Le cyclisme n'est pas en reste. Outre les courses, trois des dix-huit équipes du World Tour ont désormais un pays du Golfe comme partenaire majeur: la puissante Team UAE de Tadej Pogacar, double vainqueur du Tour, Bahrain-Victorious, et... Al-Ula qui a porté son investissement à hauteur de sept millions de dollars par an pour devenir co-sponsor titre de l'équipe australienne Jayco (ex-BikeExchange).
"Cela fait partie de notre stratégie consistant à faire d'Al-Ula la capitale du cyclisme en Arabie Saoudite voire au Moyen Orient", explique à l'AFP Philip Jones, en charge de la destination pour la Royal Commission for Al-Ula (RCU), créée en 2017.

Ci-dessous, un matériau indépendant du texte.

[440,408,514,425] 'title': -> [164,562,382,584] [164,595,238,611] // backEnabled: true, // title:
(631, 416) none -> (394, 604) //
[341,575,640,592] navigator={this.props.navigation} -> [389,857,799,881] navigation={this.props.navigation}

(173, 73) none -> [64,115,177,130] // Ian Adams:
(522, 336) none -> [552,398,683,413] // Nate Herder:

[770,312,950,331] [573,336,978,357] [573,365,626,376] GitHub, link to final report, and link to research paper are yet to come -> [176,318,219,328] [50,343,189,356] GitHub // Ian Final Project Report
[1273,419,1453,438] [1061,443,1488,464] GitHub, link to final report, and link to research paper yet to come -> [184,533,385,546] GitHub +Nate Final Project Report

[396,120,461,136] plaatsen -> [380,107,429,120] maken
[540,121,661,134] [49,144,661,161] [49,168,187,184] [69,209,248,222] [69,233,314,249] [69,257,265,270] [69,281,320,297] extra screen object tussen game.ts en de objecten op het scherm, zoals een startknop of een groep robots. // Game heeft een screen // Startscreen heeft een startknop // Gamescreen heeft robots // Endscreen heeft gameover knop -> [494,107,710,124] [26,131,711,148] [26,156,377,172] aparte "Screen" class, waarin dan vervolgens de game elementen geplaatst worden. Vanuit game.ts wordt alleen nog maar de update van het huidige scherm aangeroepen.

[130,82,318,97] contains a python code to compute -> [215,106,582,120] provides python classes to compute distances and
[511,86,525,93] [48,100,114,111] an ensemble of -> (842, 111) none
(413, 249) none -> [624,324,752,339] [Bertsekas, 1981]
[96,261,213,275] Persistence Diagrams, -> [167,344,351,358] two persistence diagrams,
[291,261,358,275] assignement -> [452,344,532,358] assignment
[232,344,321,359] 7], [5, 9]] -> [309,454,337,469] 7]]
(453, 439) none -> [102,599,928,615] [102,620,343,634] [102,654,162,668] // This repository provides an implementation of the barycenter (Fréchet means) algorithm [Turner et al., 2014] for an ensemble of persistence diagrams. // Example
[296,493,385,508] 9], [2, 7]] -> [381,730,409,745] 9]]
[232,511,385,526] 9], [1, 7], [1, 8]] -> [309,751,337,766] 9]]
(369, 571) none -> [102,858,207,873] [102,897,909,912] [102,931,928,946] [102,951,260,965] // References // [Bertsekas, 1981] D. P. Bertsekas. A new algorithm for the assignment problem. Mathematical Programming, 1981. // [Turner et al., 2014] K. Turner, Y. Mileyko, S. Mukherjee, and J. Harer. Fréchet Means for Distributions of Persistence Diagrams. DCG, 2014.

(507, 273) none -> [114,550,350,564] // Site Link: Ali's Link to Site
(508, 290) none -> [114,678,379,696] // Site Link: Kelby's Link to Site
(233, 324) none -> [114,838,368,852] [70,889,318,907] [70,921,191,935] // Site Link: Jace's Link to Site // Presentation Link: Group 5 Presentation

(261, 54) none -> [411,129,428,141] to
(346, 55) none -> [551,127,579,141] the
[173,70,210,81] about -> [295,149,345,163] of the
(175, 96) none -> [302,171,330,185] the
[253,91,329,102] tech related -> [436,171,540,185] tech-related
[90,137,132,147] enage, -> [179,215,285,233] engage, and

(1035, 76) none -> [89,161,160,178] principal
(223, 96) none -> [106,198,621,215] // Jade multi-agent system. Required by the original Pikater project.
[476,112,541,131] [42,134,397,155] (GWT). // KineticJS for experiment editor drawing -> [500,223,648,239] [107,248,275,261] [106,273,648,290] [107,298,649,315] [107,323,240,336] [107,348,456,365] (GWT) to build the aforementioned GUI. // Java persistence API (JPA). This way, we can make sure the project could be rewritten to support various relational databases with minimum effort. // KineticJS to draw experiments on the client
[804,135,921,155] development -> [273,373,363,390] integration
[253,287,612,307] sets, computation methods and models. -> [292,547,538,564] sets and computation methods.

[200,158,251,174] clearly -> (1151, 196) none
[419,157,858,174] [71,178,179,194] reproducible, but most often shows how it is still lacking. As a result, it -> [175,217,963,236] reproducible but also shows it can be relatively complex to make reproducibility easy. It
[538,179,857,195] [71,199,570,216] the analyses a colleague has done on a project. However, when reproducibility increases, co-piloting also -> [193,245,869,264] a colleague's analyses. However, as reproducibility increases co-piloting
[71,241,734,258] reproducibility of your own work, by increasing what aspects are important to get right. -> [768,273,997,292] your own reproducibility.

Alors que la monarchie pétrolière a ouvert ses frontières aux visiteurs étrangers depuis quatre ans seulement, l'idée est de développer à Al-Ula, stratégiquement placé sur l'ancienne route de l'encens, un tourisme haut de gamme - "surtout pas de grands immeubles, on veut un tourisme durable et responsable", insiste M. Jones - dans des lodges luxueux nichés au coeur des canyons.
Dans cette région au riche patrimoine archéologique encore largement inexploré, la RCU compte notamment proposer bientôt des séjours pour cyclistes pendant la haute-saison, entre octobre et mars, avant la fournaise de l'été.
Ce projet fait partie du pharaonique plan de développement "Vision 2030" lancé par le prince héritier Mohammed ben Salmane, qui prévoit d'investir entre 50 et 100 milliards de dollars dans tout le pays.
- 650 drones -
Alors, tous les moyens sont bons pour en mettre plein la vue, comme lors de la cérémonie d'ouverture qui a convoqué dimanche soir quelque 650 drones au-dessus du rocher emblématique d'Elephant Rock. Pour un show hallucinant, digne d'un événement planétaire, alors que le Saudi Tour reste somme toute une course plutôt confidentielle.
Pendant que les défenseurs des droits humains dénoncent un "sports washing", cette débauche de moyens provoque aussi quelques crispations au sein du peloton.
"Le cyclisme mondial demande de plus en plus d'investissement avec des finances qui arrivent des Émirats ou d'Arabie saoudite. Il faut trouver des ressources pour faire face", constate le manager général de l'équipe française AG2R-Citroën Vincent Lavenu.
Les coureurs, eux, marchent sur des œufs, à l'image de John Degenkolb qui appartient à l'équipe néerlandaise DSM. "On fait partie d'un système et ce n'est pas évident de refuser les propositions. Les coureurs en profitent mais je pense que la région ici aussi", souligne l'Allemand auprès de l'AFP.
Groenewegen aussi retient d'abord les "paysages époustouflants" et "l'enthousiasme des gamins" lorsqu'ils ont pu toucher son vélo lors d'une visite dans la vieille ville d'Alula.
Les organisateurs d'Amaury Sport Organisation (ASO) disent, eux, vouloir "continuer à développer le cyclisme dans la région" et envisagent déjà la création d'un Saudi Tour féminin, alors que l'UAE Tour propose une telle déclinaison dès cette année.